Another major area in malware research is the development of detection models that are resistant to obfuscation tactics.
There is a lot of malware out there, but it has been updated to make it invisible.
Polymorphic [13] and metamorphic [14] malicious files, for example, have techniques that seem to change their code but not their behavior.
Malware developers may also change them manually.
- To disturb the detection model without modifying its functions, Kreuk et al. [15] insert bytes directly into the binary file.
- Another change is to include malware, which is one of the most prevalent ways to get beyond antivirus protection.
- Aghakhani et al. [16] provide an outline of the detection methods' limitations in detecting packed malware.
Research Outline
The study's contributions may be summarized as follows:
• A genuine database containing complicated malware gathered in the firm is used to test different detection algorithms.
On our own dataset of binary files, we present detection algorithms that employ grayscale image and HIT preprocessing.
We compare the outcomes of our models to those of models trained using the Ember dataset and preprocessing (LGBM, XGBoost, DNN).
• We present models that account for the possibility of binary data being compressed or encrypted.
One goal of this strategy is to lower the false positive rate caused by certain models' assumption that updated files are always harmful.

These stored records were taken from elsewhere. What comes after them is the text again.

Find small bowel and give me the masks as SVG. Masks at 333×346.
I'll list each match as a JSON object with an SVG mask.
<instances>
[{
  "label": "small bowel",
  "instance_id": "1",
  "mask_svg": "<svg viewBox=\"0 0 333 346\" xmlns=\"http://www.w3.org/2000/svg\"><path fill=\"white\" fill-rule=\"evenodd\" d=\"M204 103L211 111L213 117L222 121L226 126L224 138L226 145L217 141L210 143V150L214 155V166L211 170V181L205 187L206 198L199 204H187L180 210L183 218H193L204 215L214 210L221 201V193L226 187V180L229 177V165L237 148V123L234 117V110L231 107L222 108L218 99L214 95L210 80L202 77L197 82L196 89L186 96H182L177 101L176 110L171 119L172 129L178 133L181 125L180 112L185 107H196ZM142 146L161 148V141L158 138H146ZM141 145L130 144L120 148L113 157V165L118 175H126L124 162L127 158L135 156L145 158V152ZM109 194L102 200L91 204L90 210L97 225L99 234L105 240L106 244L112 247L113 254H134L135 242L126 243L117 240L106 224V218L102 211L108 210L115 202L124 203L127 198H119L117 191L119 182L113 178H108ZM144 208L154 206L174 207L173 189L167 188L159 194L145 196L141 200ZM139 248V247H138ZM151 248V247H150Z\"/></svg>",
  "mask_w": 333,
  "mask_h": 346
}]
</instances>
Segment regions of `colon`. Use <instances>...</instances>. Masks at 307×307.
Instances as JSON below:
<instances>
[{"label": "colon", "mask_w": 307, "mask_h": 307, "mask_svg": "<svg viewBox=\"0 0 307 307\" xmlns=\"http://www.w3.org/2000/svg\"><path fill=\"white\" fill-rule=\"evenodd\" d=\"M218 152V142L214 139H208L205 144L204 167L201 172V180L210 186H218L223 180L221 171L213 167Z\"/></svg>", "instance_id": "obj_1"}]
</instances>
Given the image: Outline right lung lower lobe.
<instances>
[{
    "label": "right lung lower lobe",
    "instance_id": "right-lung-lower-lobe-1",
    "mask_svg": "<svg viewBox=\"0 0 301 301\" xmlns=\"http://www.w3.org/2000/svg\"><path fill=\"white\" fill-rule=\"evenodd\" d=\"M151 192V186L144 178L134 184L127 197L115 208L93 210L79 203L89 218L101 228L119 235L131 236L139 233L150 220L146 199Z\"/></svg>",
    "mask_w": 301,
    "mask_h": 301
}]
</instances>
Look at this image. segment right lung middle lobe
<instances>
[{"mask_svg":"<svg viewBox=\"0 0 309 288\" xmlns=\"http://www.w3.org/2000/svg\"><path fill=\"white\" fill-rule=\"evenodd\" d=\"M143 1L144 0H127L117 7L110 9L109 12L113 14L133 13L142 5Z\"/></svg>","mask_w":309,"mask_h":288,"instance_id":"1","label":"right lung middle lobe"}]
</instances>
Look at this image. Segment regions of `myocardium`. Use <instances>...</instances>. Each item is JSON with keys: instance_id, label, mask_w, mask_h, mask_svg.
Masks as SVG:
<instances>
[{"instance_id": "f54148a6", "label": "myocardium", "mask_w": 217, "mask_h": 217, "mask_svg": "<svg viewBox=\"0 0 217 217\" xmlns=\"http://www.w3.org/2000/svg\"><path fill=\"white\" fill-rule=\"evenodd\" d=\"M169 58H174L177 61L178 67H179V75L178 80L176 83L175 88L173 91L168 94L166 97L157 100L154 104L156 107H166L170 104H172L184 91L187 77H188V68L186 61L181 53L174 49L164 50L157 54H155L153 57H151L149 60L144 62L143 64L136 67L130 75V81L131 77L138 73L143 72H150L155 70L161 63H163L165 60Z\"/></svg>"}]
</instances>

Another goal is to equip malware experts with a tool that allows them to learn more about the nature of a suspicious file.
• To understand the outcomes of our image recognition systems, we use attention techniques.
This approach is used to extract the sections of the picture, and therefore the binary, that contributed the most to the classification's score.
This information may then be sent on to security experts to help them reverse engineer the virus more quickly.
Their feedback is then utilized to better understand and fix algorithm flaws.
This work is arranged as follows:
- We describe our dataset and highlight its benefits as well as the various preprocessing techniques used.
- We provide the various models trained using Ember or our own datasets next. The models are compared, and the findings and performances are discussed.
- The next section is devoted to the analysis of changed samples and attention mechanisms, two techniques that might be useful to analysts.
- Lastly we summarize the findings and brings the work to a close.
Dataset and Preprocessing.
Binaries Dataset Description.
There are 22,835 benign and malicious Portable Executable (PE) files in our sample, including packed and encrypted binary files.
The figure above depicts the dataset's precise distribution.
The malware has been gathered in organizations and on sandboxes, and the innocuous files are produced from harvested Windows executables.
The key aspect of this dataset is that the virus is rather tough to detect.
As proof, certain sandboxes and antivirus applications failed to identify them.
Because our dataset comprises complicated and non-generic malware, overfitting should be avoided during model training.
Then utilize the Ember dataset, which contains 600,000 PE files, to train machine learning algorithms, and we evaluate the findings on our own dataset.
We divided the dataset into 80 percent training data, ten percent testing data, and ten percent validation data for the image-based algorithm.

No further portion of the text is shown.